Why talk about maintenance, a topic that should be a matter of course for entrepreneurs, production managers and operators?
Because our times, unfortunately, are characterized by such a speed that any slowdown in the production line has strong repercussions on business performance.
Until recently, it was believed that production defects, repair costs, raw material waste, downtime and slowdowns in the production cycle were part of the "natural law" of plant management.
It was normal to think that until a machine breaks down, it is not replaced. Nothing to say about the inevitable production delays caused by an unplanned repair. You had learned to accept with resignation the waiting time for a spare part and the inevitable inefficiency of the production line. Logic led you to think "if the part breaks, there's nothing I can do about it, it's certainly not my responsibility." That was until recently....

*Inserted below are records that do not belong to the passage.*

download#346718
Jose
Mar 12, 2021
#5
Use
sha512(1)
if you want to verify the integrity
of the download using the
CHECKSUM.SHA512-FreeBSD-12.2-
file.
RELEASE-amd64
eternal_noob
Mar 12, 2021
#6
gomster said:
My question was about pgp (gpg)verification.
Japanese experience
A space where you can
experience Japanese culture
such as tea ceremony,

Now we are seeing a corporate cultural shift. Predicting the future is no longer pure magic, but thanks to predictive maintenance it is a factual phenomenon, usable by everyone, given the ease of use of its tools.
Predictive maintenance uses machine learning (artificial intelligence) algorithms to learn how machinery works and predict when and if there will be problems.

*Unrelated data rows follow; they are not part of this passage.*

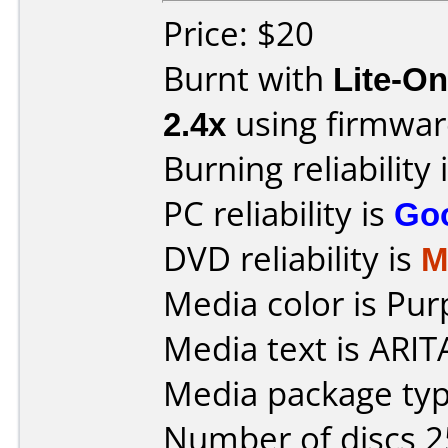
Price: $20
Burnt with
Lite-O
2.4x
using firmwa
Burning reliability 
PC reliability is
Go
DVD reliability is
M
Media color is Pur
Media text is ARI
Media package typ
Number of discs 2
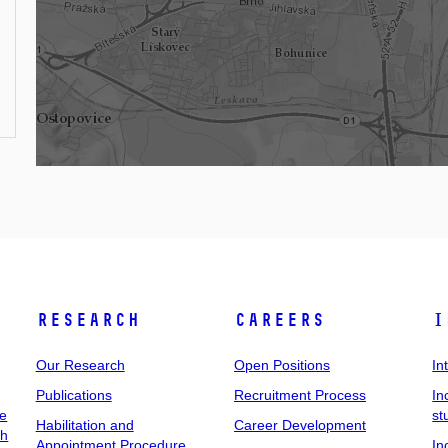
Research
Careers
I
Our Research
Open Positions
In
Publications
Recruitment Process
In
ee
st
Habilitation and
Career Development
ch
Appointment Procedure
In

With predictive maintenance, you can challenge the "natural law" of downtime. It's a new modus operandi in which production defects are predicted before they arise. For the first time, it is possible to truly control the factory!
It's like having an analyst in your staff, who collects data, learns how the machine works, highlights the events that affect the workmanship and thus configures the scenarios that will be realized on the basis of the current production process. By being able to intervene before damage occurs, part breakages or production defects are avoided, production waste is reduced, and the efficiency of the plant itself is maximized.

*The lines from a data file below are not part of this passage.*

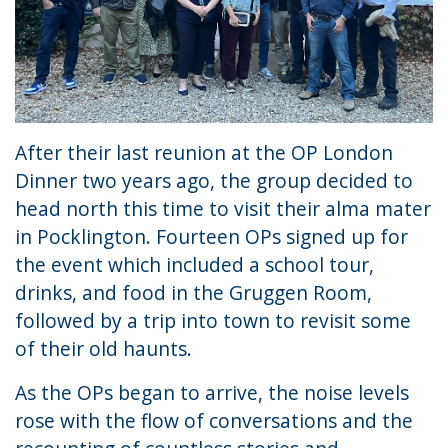
After their last reunion at the OP London
Dinner two years ago, the group decided to
head north this time to visit their alma mater
in Pocklington. Fourteen OPs signed up for
the event which included a school tour,
drinks, and food in the Gruggen Room,
followed by a trip into town to revisit some
of their old haunts.
As the OPs began to arrive, the noise levels
rose with the flow of conversations and the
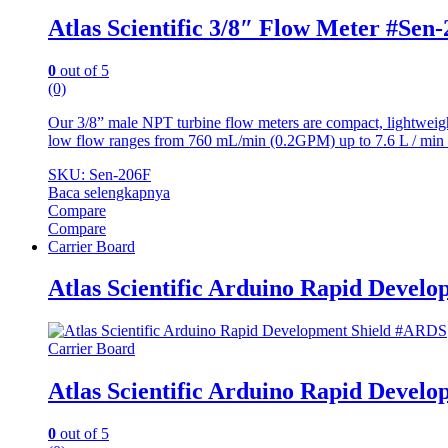
Atlas Scientific 3/8″ Flow Meter #Sen
0
out of 5
(0)
Our 3/8” male NPT turbine flow meters are compact, lightweight
low flow ranges from 760 mL/min (0.2GPM) up to 7.6 L / min
SKU: Sen-206F
Baca selengkapnya
Compare
Compare
Carrier Board
Atlas Scientific Arduino Rapid Devel
Carrier Board
Atlas Scientific Arduino Rapid Devel
0
out of 5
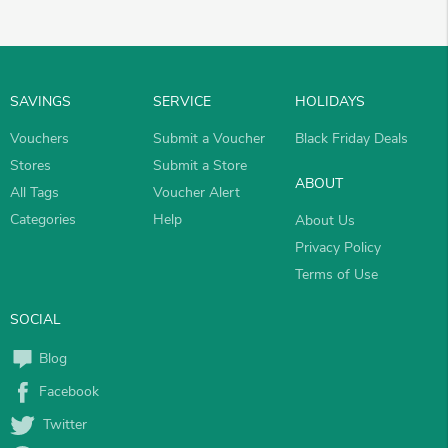
SAVINGS
SERVICE
HOLIDAYS
Vouchers
Submit a Voucher
Black Friday Deals
Stores
Submit a Store
ABOUT
All Tags
Voucher Alert
Categories
Help
About Us
Privacy Policy
Terms of Use
SOCIAL
Blog
Facebook
Twitter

Predictive maintenance therefore allows to improve the production process, thanks to the traceability of all process data and the possibility to intervene in real time to modify and improve the setting of the machinery.
We are witnessing an upgrading of the production structure, in which the new natural law is no longer "the inevitability of events" but "the ability to analyze and use the counter-efforts of the machines to one's own advantage".